Passage provided.
————————

12) Connie Jo Bacon, who has supplied produce to Respondent for several years, testified that she never saw anybody working in the restaurant other than Respondent and Salvador Amezola. The forum has given this testimony no weight for two reasons. First, Bacon spent only a few minutes at the restaurant each week. Second, Bacon´s statement that she never saw Claimant working at the restaurant demonstrates either a lack of credibility or a remarkable lack of observation, given Respondent´s acknowledgment that Claimant worked for her full-time until January 1998 and her testimony that Claimant continued working part-time for two months after that. In other respects, Bacon´s testimony was credible.
13) From January through May 1998, the minimum wage in Oregon was $6.00 per hour and that also was the rate at which Respondent agreed to pay Claimant.
14) Pursuant to ORS Chapter 653 (Minimum Wages), OAR 839-020-0030 (Payment of Overtime Wages) and Agency policy, the Agency calculated Claimant´s total earnings to be $5637.75. Those calculations, which comport with the forum´s, reflect the hours recorded on Claimant´s original records.
15) The Agency calculated penalty wages of $1562.40. The forum reached the same result, in accordance with ORS 652.150, OAR 839-001-0470, and Agency policy, as follows: $5637.75 (total wages earned) divided by 865.75 (total hours worked) equals an average hourly rate of $6.51. This figure is multiplied by 8 (hours per day) and then by 30 (the maximum number of days for which civil penalty wages continue to accrue) for a total of $1562.40. According to Agency policy, this figure is rounded off to $1562.00, the amount this forum hereby awards Claimant as penalty wages.

————————

(Data items)
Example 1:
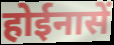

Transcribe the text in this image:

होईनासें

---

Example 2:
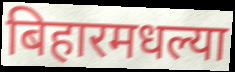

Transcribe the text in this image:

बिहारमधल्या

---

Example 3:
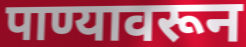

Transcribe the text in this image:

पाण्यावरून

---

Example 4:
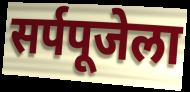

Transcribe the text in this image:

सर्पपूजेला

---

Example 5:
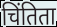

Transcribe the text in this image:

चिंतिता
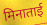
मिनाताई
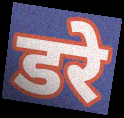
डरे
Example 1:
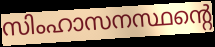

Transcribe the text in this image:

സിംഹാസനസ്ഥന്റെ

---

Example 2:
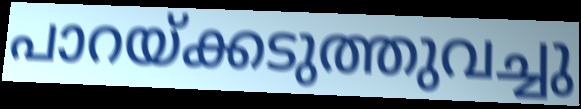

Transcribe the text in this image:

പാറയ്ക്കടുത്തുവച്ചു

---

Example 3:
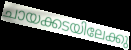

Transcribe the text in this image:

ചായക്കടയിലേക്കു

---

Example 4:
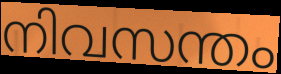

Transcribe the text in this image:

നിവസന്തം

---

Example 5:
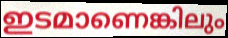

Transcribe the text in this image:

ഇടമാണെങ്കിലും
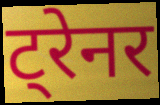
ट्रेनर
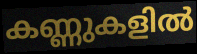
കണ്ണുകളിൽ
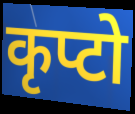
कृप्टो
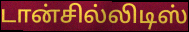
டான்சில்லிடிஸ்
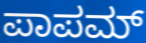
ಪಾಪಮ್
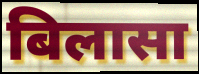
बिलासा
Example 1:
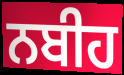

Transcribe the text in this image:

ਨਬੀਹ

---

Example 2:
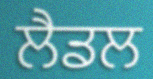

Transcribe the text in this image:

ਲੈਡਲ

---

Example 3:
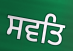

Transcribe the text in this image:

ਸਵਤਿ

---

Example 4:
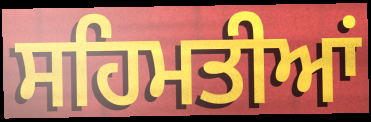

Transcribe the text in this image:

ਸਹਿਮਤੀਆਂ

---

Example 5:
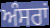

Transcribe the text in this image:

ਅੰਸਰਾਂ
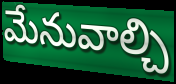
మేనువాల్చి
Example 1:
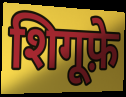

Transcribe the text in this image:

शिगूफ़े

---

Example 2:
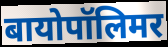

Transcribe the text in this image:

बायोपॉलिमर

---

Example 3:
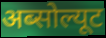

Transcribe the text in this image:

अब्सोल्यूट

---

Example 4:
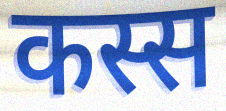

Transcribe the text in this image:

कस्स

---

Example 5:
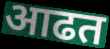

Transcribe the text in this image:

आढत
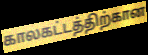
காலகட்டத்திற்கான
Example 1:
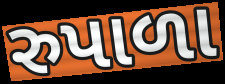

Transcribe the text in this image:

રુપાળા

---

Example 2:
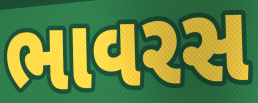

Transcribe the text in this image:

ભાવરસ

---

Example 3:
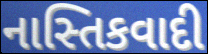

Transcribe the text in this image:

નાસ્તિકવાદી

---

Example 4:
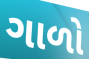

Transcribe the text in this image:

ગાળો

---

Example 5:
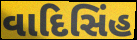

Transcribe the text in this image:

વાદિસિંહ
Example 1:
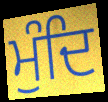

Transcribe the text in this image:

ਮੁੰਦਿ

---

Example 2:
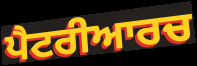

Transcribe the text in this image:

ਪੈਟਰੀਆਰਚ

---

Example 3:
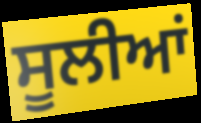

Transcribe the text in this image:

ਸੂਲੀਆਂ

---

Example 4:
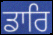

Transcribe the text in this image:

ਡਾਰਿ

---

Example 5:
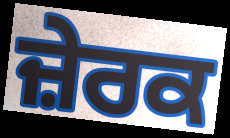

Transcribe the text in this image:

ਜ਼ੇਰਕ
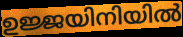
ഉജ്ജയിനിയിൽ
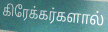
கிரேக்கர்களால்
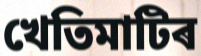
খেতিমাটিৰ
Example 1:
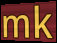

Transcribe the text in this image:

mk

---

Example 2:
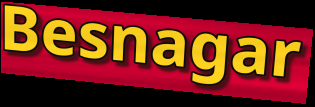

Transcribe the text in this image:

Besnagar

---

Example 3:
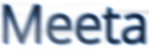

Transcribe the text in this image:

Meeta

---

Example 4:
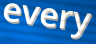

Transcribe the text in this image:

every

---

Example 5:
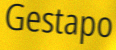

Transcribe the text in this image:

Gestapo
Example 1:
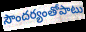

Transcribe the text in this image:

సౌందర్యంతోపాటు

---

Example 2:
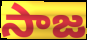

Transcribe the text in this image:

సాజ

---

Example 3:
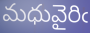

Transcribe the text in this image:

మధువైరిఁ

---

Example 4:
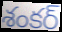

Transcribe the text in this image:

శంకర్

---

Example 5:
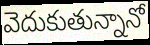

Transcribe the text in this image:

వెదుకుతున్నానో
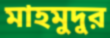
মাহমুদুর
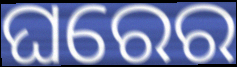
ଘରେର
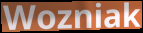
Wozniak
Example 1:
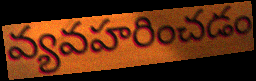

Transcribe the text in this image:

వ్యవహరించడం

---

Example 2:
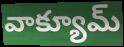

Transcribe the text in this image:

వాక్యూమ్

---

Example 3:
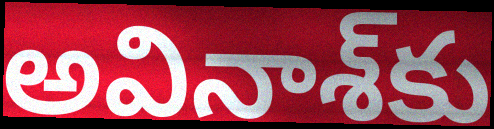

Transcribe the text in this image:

————————

Stated problem 1. In the wage claim findings, switch "penalty wages" to "late-payment wages" and give the passage between "15) The Agency" and "as penalty wages.", inclusive.
Stated problem 2. Convert the rows from the very first line through the line holding "ചായക്കടയിലേക്കു", inclusive, into a JSON list of strings with one string per line. Skip blank lines and leave the pictures out.
The rows are unrelated to the wage claim findings.

Full output 1.
15) The Agency calculated late-payment wages of $1562.40. The forum reached the same result, in accordance with ORS 652.150, OAR 839-001-0470, and Agency policy, as follows: $5637.75 (total wages earned) divided by 865.75 (total hours worked) equals an average hourly rate of $6.51. This figure is multiplied by 8 (hours per day) and then by 30 (the maximum number of days for which civil late-payment wages continue to accrue) for a total of $1562.40. According to Agency policy, this figure is rounded off to $1562.00, the amount this forum hereby awards Claimant as late-payment wages.

Full output 2.
[
  "Example 1:",
  "Transcribe the text in this image:",
  "होईनासें",
  "---",
  "Example 2:",
  "Transcribe the text in this image:",
  "बिहारमधल्या",
  "---",
  "Example 3:",
  "Transcribe the text in this image:",
  "पाण्यावरून",
  "---",
  "Example 4:",
  "Transcribe the text in this image:",
  "सर्पपूजेला",
  "---",
  "Example 5:",
  "Transcribe the text in this image:",
  "चिंतिता",
  "मिनाताई",
  "डरे",
  "Example 1:",
  "Transcribe the text in this image:",
  "സിംഹാസനസ്ഥന്റെ",
  "---",
  "Example 2:",
  "Transcribe the text in this image:",
  "പാറയ്ക്കടുത്തുവച്ചു",
  "---",
  "Example 3:",
  "Transcribe the text in this image:",
  "ചായക്കടയിലേക്കു"
]